Fox 8 Screenshot
Councilman Brian Kazy
Ward 16 city councilman Brian Kazy has literally put steering wheel locks on the basketball hoops at Jefferson Park (Lorain Avenue and W. 133rd), so distraught is he over the tripartite scourge of basketball, gambling and guns.
"I have a problem with people playing basketball, gambling and carrying guns," Kazy told Ed Gallek from the Fox 8 I-Team
He said he didn't want the hoops to be closed down permanently, but he considered the steering wheel locks a temporary fix until the "root of the problem" could be determined.
The problem, as Kazy outlined it, is that crowds of people sometimes gather at the courts. They sometimes gamble. They sometimes smoke weed. On Monday night, the problem exploded: A shooting took the life of one man and injured two others. It followed a violent weekend in Cleveland
, the latest in a grim 2021 series, during which there were at least nine incidents of gun violence.
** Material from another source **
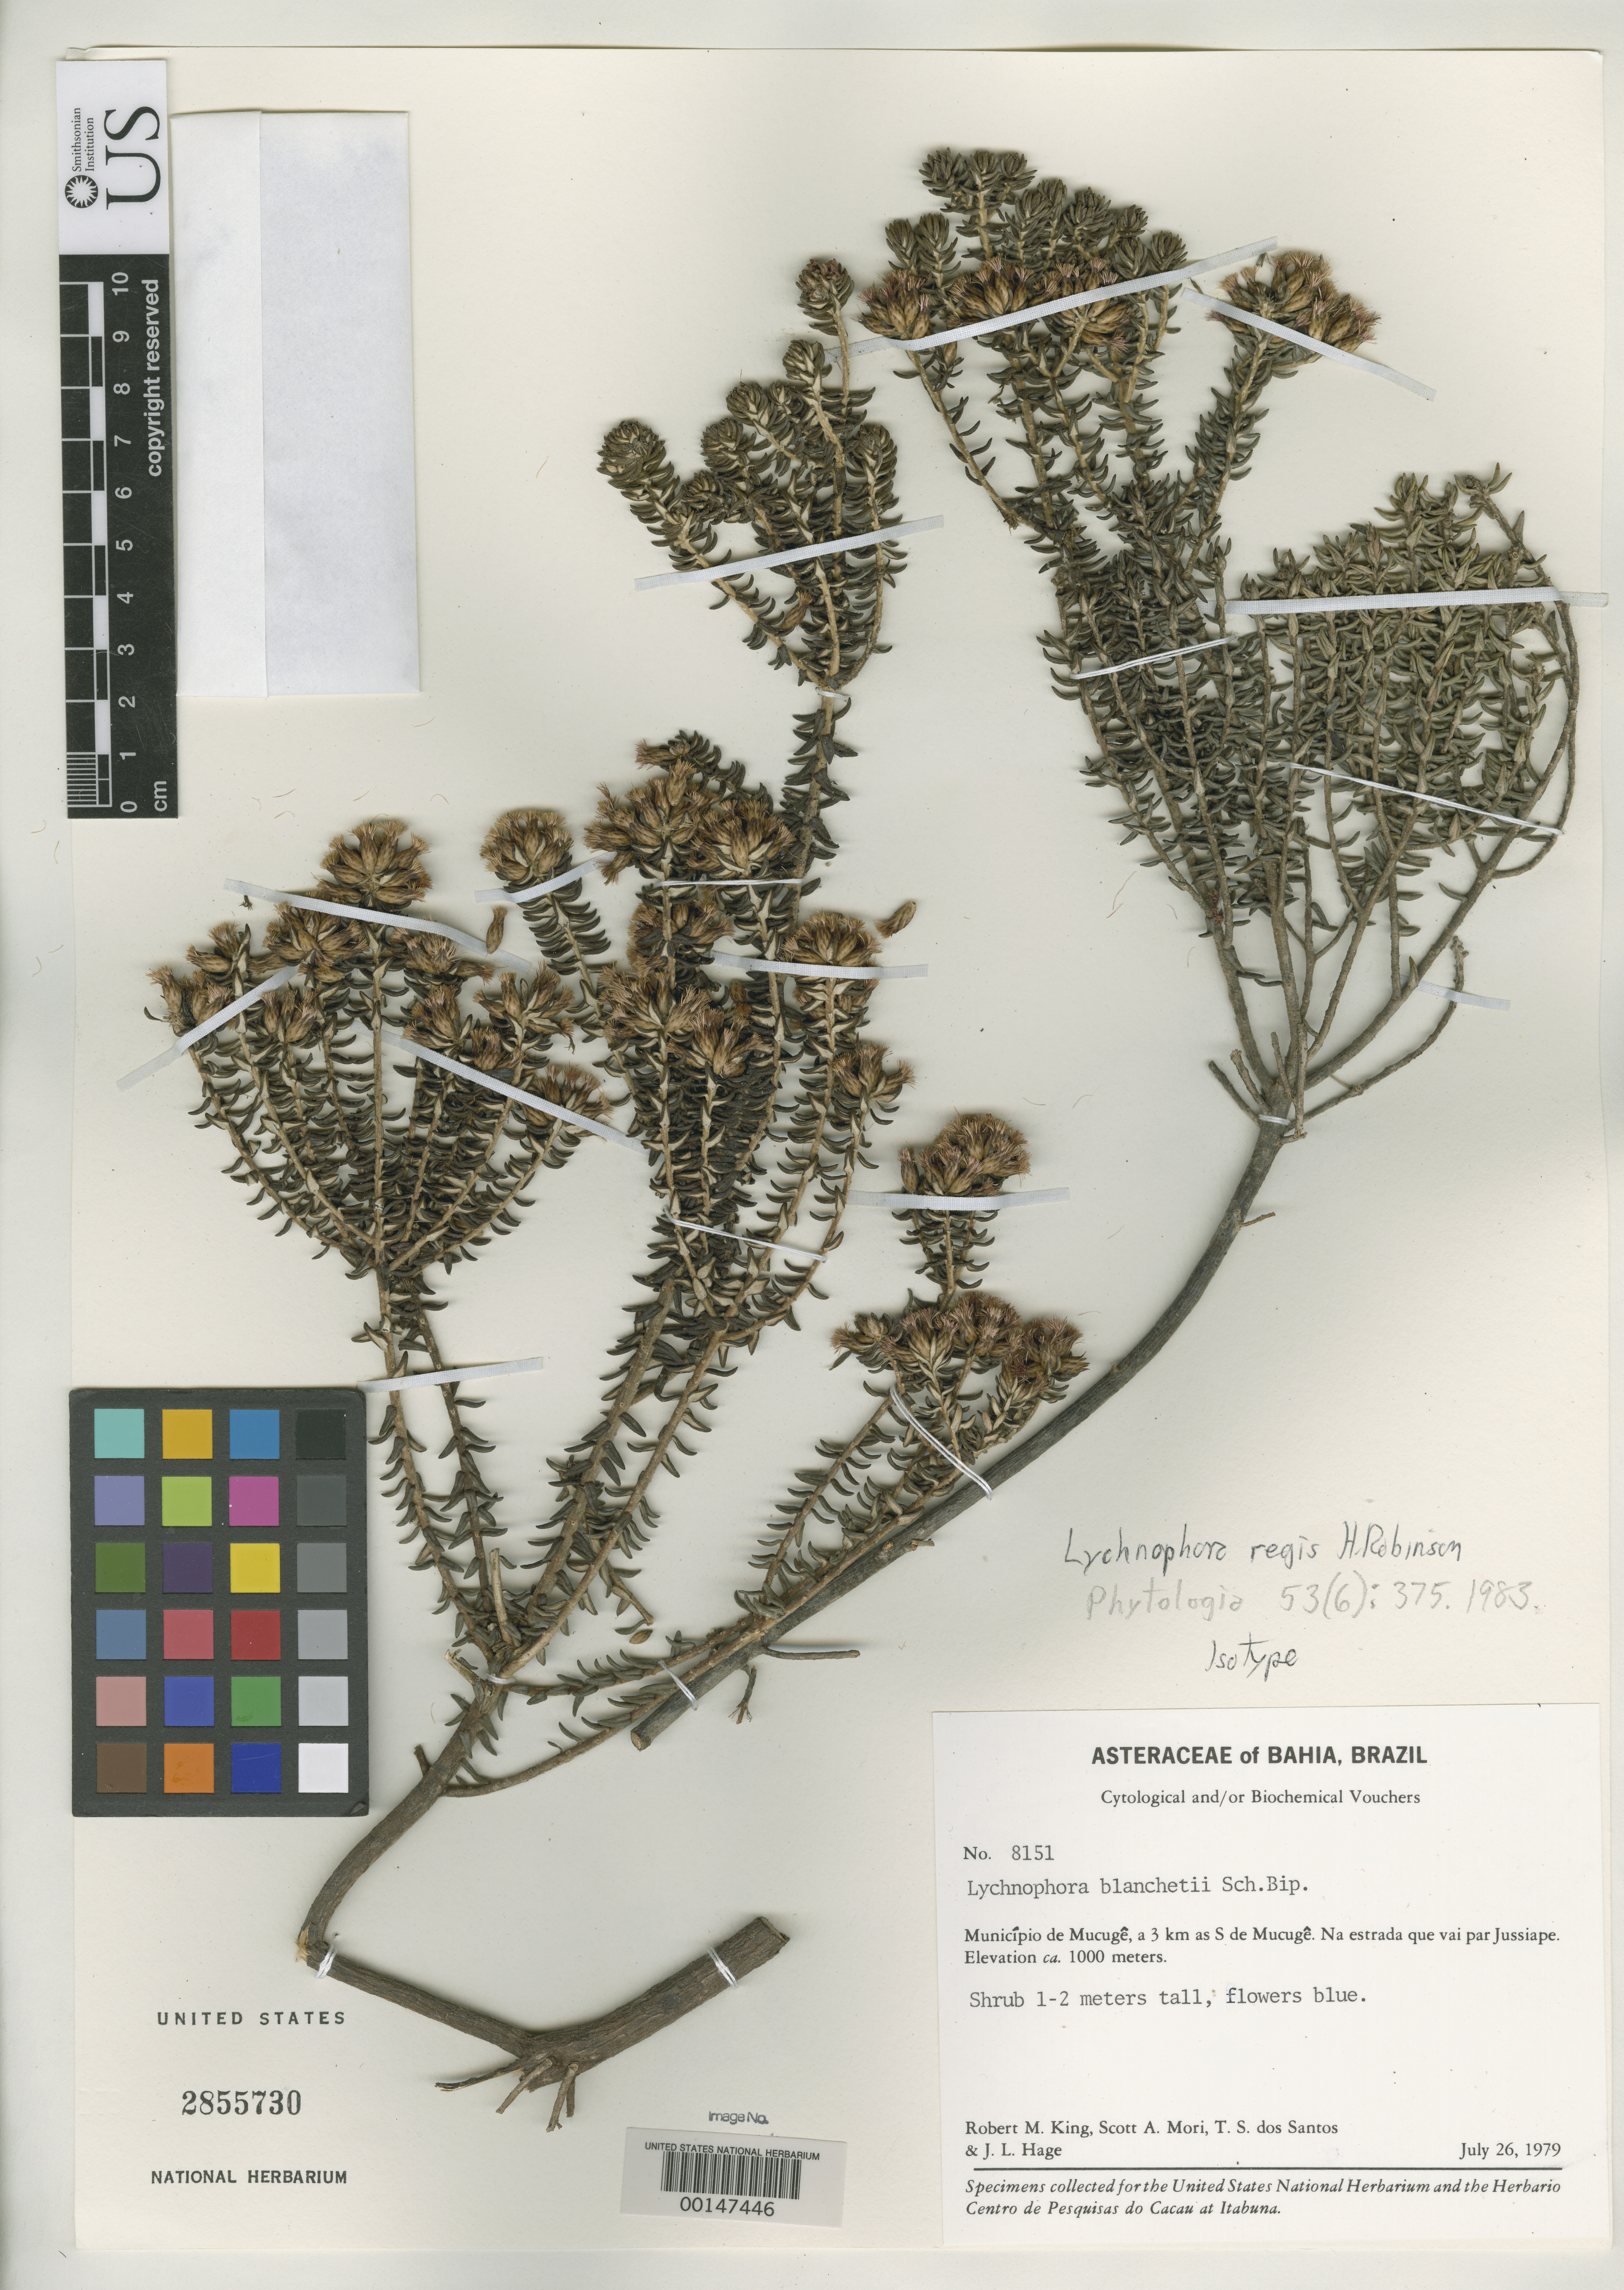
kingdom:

The Jefferson Park incident occurred near the basketball courts, but there's no indication that basketball itself, or gambling for that matter, was to blame. From the cleveland.com report
"Witnesses told investigators that two unknown men arrived at the park in a vehicle, approached the victims on foot and started shooting. The two men got back in the vehicle and left the neighborhood, police said."
In that case, Kazy might be better off banning vehicles than banning basketball, but his response follows a pattern. It's identical, in fact, to the city of Lakewood's, which took down basketball hoops at Madison Park after a shooting there in April. The hoops were put back up two weeks later after resident outcry.
"Basketball courts do not cause gun violence," wrote a resident in a letter to the editor in The Plain Dealer
. "Guns cause gun violence. The city’s response to close only these courts sends a very clear message: Keep “others” out, so long as we are protected."
That message has been sent in communities across the country, where basketball courts and hoops tend to be removed as neighborhoods become whiter and wealthier. A recent report on the topic
found that in Chicago, over the last decade, 16 basketball courts and 42 backboards have been removed from city parks, and that the neighborhoods where they have come down have also experienced the highest increases in property values since 2000.
Kazy's actions might have made more sense as political theater, a stunt to endear himself to Ward 16 voters in an election year. But Kazy is running unopposed in 2021. His actions are merely the default response, which emerges from the assumption that Black people hanging out in groups is by definition a problem.